Columns, Opinion

KIRLAND: False identification

I wish a warm goodbye to all you lucky students heading to tropical, exotic locations this spring break. It must be nice to know that once you ace your midterms – I hope – you can break out the bikinis, Speedos, sunglasses, straw hats and SPF 30. Have fun taking surf lessons, getting a tan that doesn’t come in a can or starring in the ‘Spring Break 2009’ edition of ‘Girls Gone Wild.’ My only request is that you keep the rest of us back in the northern half of the United States in mind – especially those of us heading to the always-warm beach town of Albany, N.Y. to watch our Terriers try to make the NCAA tournament for once.

I am thrilled – I really am – to be busing to Albany with all 15 dedicated Boston University basketball fans, the band and the dance team. I’m not at all jealous that my classmates are heading to beautiful locations, most of which are so extraordinary and foreign that I can’t pronounce their names. But I am jealous of one thing – that my classmates who are under 21 years old get to make full use of their all-inclusive travel packages in other countries.

I am growing tired of kids my age having to use fake identification here in America. Every spring break since I was a junior in high school, I am reminded how painfully hilarious using false identification can be. The only thing that is more comical than using a fake ID is buying one – not that I know from experience. Let’s just say I have a friend who had to meet an illegal immigrant – who was in a minivan with her two children – in an alley of a pretty sketchy neighborhood on Chicago’s South Side to get his ID. My friend is lucky to be alive.

Still, my friend’s dangerous journey to the south side of Chicago was worth it because he doesn’t have to use a real ID with someone else’s picture. These IDs produce entertaining results. It’s great when one of your female friends – a blonde, fair-skinned, tall and thin knockout – shows you her ‘really good’ ID that previously belonged to Delores VonFranker – a 35-year-old red-haired organ donor, weighing in at an even 250 pounds at a height of 4 feet 11 inches. For some reason, your response must always be, ‘Oh, wow. That looks great. No way you won’t get into this bar.’

The only time you become more confident that your friend’s terrible fake ID will work is when you need that friend to get alcohol for you. So what if the person who made your friend’s ID accidentally airbrushed his picture so that your friend went from looking like Denzel Washington to Billy Crystal? You assure him that the salesman probably won’t even ask for ID because he looks like he could be 30, and he is the most mature friend you have. ‘Just don’t look nervous,’ you tell him. ‘Just make sure you are ready if he asks you any questions.’

It’s ridiculous that everyone thinks that knowing all the information on your fake will assure that it works. People start memorizing things like the year they would have graduated high school, the year they would have graduated junior high and even the year they would have been potty trained. As long as you know those things and your fake zip code, nothing can go wrong. The first thing a bouncer or alcohol salesman will ask if they want to test if you are 21 is the year of the last time you wet your bed and what U.S. postal zip code it occurred in.

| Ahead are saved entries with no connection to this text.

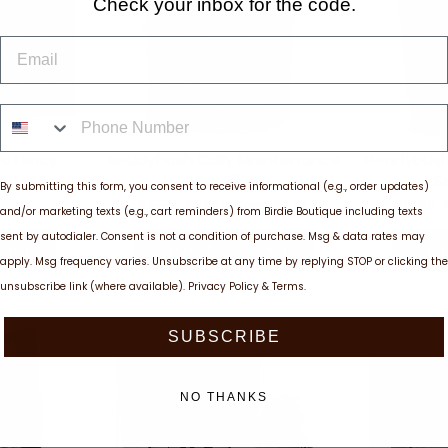
Check your inbox for the code.
EMAIL
PHONE NUMBER
 Potency
Roudybush Daily Maintenance
Roudybush
od 1 LB
Mini, 10 lb
S
By submitting this form, you consent to receive informational (e.g., order updates)
Regular
Sale
Regular
$47.71
$38.17
Save $9.54
$19.99
and/or marketing texts (e.g., cart reminders) from Birdie Boutique including texts
price
price
price
sent by autodialer. Consent is not a condition of purchase. Msg & data rates may
ART
ADD TO CART
AD
apply. Msg frequency varies. Unsubscribe at any time by replying STOP or clicking the
unsubscribe link (where available).
Privacy Policy
&
Terms
.
SUBSCRIBE
NO THANKS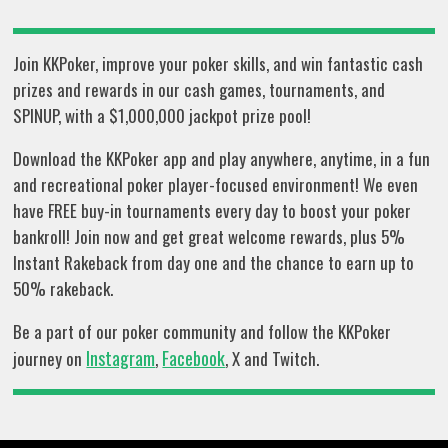
Join KKPoker, improve your poker skills, and win fantastic cash
prizes and rewards in our cash games, tournaments, and
SPINUP, with a $1,000,000 jackpot prize pool!
Download the KKPoker app and play anywhere, anytime, in a fun
and recreational poker player-focused environment! We even
have FREE buy-in tournaments every day to boost your poker
bankroll! Join now and get great welcome rewards, plus 5%
Instant Rakeback from day one and the chance to earn up to
50% rakeback.
Be a part of our poker community and follow the KKPoker
Instagram
Facebook
journey on
,
, X and Twitch.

The problem is that no matter what zip code you’re in from the summer after you graduate high school until you turn 21, you need some sort of false identification. No American youth wants to miss out on what the rest of the young men and women his age are entitled to around the world. In America, I could drive when I turned 16 years old, and, at 18, I could vote, die for my country and buy a shotgun in Florida if I wanted one. However, I have to – I mean my friend has to – use a fake ID to buy alcohol.

Thankfully, I am soon heading to a warm, foreign destination where I am comfortably above the required drinking age. I’ll show them my passport, smile and say, ‘Gimme a local brew, barman!’ The barman will grin back as if to say, ‘This crazy American must be happy that he can drink legally here.’ Oh, wait. I’m going to Albany. I don’t think there are any poolside bars that I can walk up to in my Speedo and order a local brew. I guess I’ll just have to see if Delores VonFranker wouldn’t mind stopping at the local convenience store.